* [ASSIGNMENT] Retype each entry. Leave every word as it is.

======== PROVIDED DATA ========

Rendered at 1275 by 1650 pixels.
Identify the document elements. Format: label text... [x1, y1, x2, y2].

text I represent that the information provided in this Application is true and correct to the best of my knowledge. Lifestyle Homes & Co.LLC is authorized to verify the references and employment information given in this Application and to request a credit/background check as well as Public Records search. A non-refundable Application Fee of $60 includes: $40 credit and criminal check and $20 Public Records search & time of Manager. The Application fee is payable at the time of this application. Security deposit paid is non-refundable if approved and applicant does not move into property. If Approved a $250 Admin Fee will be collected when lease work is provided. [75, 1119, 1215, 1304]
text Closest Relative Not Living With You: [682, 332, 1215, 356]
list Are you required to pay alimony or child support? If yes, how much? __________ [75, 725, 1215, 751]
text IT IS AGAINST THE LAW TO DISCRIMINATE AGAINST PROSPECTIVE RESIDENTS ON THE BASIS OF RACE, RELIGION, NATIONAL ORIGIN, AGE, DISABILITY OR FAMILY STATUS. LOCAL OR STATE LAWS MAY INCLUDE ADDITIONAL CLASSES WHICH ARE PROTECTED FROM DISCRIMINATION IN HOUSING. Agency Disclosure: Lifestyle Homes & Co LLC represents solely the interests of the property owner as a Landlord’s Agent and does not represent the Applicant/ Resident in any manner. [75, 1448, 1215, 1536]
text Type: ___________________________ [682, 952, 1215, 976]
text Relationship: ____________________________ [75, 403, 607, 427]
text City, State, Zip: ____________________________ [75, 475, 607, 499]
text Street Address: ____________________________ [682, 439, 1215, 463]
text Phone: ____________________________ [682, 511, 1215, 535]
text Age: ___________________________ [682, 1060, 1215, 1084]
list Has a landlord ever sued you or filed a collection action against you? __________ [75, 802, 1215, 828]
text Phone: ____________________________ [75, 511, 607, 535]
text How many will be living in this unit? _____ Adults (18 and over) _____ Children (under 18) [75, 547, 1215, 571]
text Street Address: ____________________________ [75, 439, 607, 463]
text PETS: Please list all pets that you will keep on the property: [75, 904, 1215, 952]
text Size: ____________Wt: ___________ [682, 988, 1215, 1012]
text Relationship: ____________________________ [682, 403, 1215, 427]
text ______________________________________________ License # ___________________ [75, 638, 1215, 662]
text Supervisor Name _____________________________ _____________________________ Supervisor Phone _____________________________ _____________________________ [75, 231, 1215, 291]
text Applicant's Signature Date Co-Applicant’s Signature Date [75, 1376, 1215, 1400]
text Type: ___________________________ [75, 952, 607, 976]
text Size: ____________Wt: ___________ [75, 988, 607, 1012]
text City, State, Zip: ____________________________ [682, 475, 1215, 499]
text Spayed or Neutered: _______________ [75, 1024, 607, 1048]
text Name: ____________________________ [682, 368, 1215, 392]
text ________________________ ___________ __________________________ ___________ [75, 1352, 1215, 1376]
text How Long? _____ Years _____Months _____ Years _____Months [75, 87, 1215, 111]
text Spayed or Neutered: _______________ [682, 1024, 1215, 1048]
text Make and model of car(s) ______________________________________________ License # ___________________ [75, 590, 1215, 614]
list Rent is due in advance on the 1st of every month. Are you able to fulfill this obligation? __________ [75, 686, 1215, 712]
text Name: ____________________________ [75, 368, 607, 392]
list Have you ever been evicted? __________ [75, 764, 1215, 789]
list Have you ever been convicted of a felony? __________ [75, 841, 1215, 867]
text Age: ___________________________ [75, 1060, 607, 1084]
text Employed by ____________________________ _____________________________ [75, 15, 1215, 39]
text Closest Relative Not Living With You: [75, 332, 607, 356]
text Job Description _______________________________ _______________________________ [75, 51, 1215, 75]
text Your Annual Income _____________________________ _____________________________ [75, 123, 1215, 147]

========

* [EXERCISE OUTPUT]
Rendered at 1275 by 1650 pixels.
Identify the document elements. Format: label text... [x1, y1, x2, y2].

text I represent that the information provided in this Application is true and correct to the best of my knowledge. Lifestyle Homes & Co.LLC is authorized to verify the references and employment information given in this Application and to request a credit/background check as well as Public Records search. A non-refundable Application Fee of $60 includes: $40 credit and criminal check and $20 Public Records search & time of Manager. The Application fee is payable at the time of this application. Security deposit paid is non-refundable if approved and applicant does not move into property. If Approved a $250 Admin Fee will be collected when lease work is provided. [75, 1119, 1215, 1304]
text Closest Relative Not Living With You: [682, 332, 1215, 356]
list Are you required to pay alimony or child support? If yes, how much? __________ [75, 725, 1215, 751]
text IT IS AGAINST THE LAW TO DISCRIMINATE AGAINST PROSPECTIVE RESIDENTS ON THE BASIS OF RACE, RELIGION, NATIONAL ORIGIN, AGE, DISABILITY OR FAMILY STATUS. LOCAL OR STATE LAWS MAY INCLUDE ADDITIONAL CLASSES WHICH ARE PROTECTED FROM DISCRIMINATION IN HOUSING. Agency Disclosure: Lifestyle Homes & Co LLC represents solely the interests of the property owner as a Landlord’s Agent and does not represent the Applicant/ Resident in any manner. [75, 1448, 1215, 1536]
text Type: ___________________________ [682, 952, 1215, 976]
text Relationship: ____________________________ [75, 403, 607, 427]
text City, State, Zip: ____________________________ [75, 475, 607, 499]
text Street Address: ____________________________ [682, 439, 1215, 463]
text Phone: ____________________________ [682, 511, 1215, 535]
text Age: ___________________________ [682, 1060, 1215, 1084]
list Has a landlord ever sued you or filed a collection action against you? __________ [75, 802, 1215, 828]
text Phone: ____________________________ [75, 511, 607, 535]
text How many will be living in this unit? _____ Adults (18 and over) _____ Children (under 18) [75, 547, 1215, 571]
text Street Address: ____________________________ [75, 439, 607, 463]
text PETS: Please list all pets that you will keep on the property: [75, 904, 1215, 952]
text Size: ____________Wt: ___________ [682, 988, 1215, 1012]
text Relationship: ____________________________ [682, 403, 1215, 427]
text ______________________________________________ License # ___________________ [75, 638, 1215, 662]
text Supervisor Name _____________________________ _____________________________ Supervisor Phone _____________________________ _____________________________ [75, 231, 1215, 291]
text Applicant's Signature Date Co-Applicant’s Signature Date [75, 1376, 1215, 1400]
text Type: ___________________________ [75, 952, 607, 976]
text Size: ____________Wt: ___________ [75, 988, 607, 1012]
text City, State, Zip: ____________________________ [682, 475, 1215, 499]
text Spayed or Neutered: _______________ [75, 1024, 607, 1048]
text Name: ____________________________ [682, 368, 1215, 392]
text ________________________ ___________ __________________________ ___________ [75, 1352, 1215, 1376]
text How Long? _____ Years _____Months _____ Years _____Months [75, 87, 1215, 111]
text Spayed or Neutered: _______________ [682, 1024, 1215, 1048]
text Make and model of car(s) ______________________________________________ License # ___________________ [75, 590, 1215, 614]
list Rent is due in advance on the 1st of every month. Are you able to fulfill this obligation? __________ [75, 686, 1215, 712]
text Name: ____________________________ [75, 368, 607, 392]
list Have you ever been evicted? __________ [75, 764, 1215, 789]
list Have you ever been convicted of a felony? __________ [75, 841, 1215, 867]
text Age: ___________________________ [75, 1060, 607, 1084]
text Employed by ____________________________ _____________________________ [75, 15, 1215, 39]
text Closest Relative Not Living With You: [75, 332, 607, 356]
text Job Description _______________________________ _______________________________ [75, 51, 1215, 75]
text Your Annual Income _____________________________ _____________________________ [75, 123, 1215, 147]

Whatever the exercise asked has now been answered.